I have an Eldar Army for sale or trade. I would like Space Marines or Necrons. I have started painting them but have not gotten far. The Avatar is painted and is painted to a high standerd. I'm looking for a fair price so I can buy a nother army or just a strait up trade make me an offer. Shoot me a message I'm easy to work with. 


12 Guardians with a D- Cannon
5 Warp Spiders with 2 exarchs
Avatar the bloody handed God
A Farseer with whichblade
5 Jet bikes
6 Rangers
OOP Wraithlord
Falcon Grave Tank
Eldar Codex


----------



## Starship Trooper (Dec 2, 2009)

Here is a better picture. Also worth noteing one of the jet bikes has been given diffrent wings. They were the "horns"? of an old Avatar if you look at this pic you can see what I mean. Also the Avatar does not have the big pony tail (never liked it much). And lastly I do not have clear bases for these. Please let me know if you have questions. Again I would love to trade for Space Marines or perhaps Necrons. Or maybe even some cash to buy some space marines.


----------



## Marshal Ragnar (Sep 5, 2010)

What type of SM pieces are you looking for? I have a bunch of bikes that I would be willing to trade.


----------



## Starship Trooper (Dec 2, 2009)

Marshal Ragnar said:


> What type of SM pieces are you looking for? I have a bunch of bikes that I would be willing to trade.
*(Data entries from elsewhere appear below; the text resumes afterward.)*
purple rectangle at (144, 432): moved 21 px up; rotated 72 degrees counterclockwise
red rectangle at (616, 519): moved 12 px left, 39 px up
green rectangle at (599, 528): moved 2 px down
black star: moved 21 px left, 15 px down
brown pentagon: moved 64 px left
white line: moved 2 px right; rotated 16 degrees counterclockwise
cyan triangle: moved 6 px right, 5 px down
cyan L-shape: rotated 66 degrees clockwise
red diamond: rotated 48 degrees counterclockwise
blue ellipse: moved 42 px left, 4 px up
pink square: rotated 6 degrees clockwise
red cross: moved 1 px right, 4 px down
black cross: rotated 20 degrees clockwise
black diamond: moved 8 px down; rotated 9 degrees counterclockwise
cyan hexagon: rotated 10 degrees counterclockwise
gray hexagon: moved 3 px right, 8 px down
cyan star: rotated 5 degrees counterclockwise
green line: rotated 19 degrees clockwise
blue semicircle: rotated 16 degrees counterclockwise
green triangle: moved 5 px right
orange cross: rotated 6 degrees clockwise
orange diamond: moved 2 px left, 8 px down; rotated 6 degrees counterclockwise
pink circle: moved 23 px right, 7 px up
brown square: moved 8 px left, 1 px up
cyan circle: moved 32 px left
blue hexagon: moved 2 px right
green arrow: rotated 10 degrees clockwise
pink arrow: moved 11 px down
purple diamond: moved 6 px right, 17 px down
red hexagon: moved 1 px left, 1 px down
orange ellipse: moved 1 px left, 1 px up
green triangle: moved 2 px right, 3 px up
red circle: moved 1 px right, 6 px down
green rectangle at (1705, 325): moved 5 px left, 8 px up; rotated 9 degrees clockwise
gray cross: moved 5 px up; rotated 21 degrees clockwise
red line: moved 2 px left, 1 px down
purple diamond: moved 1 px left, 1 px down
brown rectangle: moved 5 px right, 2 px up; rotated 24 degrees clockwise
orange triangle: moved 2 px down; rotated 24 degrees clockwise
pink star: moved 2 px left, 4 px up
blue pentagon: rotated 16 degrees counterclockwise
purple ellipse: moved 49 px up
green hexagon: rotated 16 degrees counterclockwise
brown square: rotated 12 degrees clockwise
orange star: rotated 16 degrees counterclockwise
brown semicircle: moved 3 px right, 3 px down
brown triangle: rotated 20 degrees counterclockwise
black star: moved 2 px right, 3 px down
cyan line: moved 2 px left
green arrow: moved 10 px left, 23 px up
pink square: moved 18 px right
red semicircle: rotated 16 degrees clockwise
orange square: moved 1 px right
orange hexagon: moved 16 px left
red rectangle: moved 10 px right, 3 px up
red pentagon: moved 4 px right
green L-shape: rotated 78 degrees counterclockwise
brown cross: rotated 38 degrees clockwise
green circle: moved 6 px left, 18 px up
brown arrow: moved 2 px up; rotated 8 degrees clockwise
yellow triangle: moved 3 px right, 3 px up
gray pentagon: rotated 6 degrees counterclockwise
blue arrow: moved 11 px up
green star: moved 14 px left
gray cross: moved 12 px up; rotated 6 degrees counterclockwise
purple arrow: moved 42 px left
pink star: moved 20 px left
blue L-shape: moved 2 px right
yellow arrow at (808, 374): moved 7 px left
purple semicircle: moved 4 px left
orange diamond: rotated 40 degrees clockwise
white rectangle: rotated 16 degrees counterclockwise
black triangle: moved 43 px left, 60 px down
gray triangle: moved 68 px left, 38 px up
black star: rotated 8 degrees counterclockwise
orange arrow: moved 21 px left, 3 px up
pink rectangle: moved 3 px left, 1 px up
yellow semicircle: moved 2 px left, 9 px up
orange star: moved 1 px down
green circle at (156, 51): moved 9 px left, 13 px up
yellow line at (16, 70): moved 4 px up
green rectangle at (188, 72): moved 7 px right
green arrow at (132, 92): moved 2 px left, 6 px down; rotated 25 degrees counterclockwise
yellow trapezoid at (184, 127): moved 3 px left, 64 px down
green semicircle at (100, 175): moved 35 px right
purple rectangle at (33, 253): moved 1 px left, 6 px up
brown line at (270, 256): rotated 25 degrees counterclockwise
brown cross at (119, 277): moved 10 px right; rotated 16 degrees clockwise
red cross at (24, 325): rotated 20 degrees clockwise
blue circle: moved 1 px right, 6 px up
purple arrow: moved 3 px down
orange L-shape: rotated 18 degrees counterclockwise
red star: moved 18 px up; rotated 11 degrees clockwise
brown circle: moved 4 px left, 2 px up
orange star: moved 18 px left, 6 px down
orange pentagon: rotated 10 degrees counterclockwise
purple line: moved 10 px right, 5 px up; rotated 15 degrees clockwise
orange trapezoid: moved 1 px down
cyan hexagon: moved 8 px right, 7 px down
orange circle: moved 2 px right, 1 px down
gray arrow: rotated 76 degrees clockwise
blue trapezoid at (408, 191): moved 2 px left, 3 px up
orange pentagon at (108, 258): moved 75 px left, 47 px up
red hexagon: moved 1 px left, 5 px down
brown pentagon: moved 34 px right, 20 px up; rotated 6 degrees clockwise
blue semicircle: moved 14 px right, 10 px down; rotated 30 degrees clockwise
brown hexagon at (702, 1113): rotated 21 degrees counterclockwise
well I was looking to get enough SM stuff to feild a small force similer to this one. What do you have when you say bikes? Do you have any other stuff so I could try to make a small battle force? My goal is to not spend $...


----------



## Marshal Ragnar (Sep 5, 2010)

I have 13 regular bikers, 2 bikes with meltas, 3 bikes with PW, an attack bike with MM, and a chaplain on a bike. I also have a home-made librarian and company-fighting champion and 5 reg marines. all together these cost $300+


----------



## Starship Trooper (Dec 2, 2009)

Going... going.... sold!


----------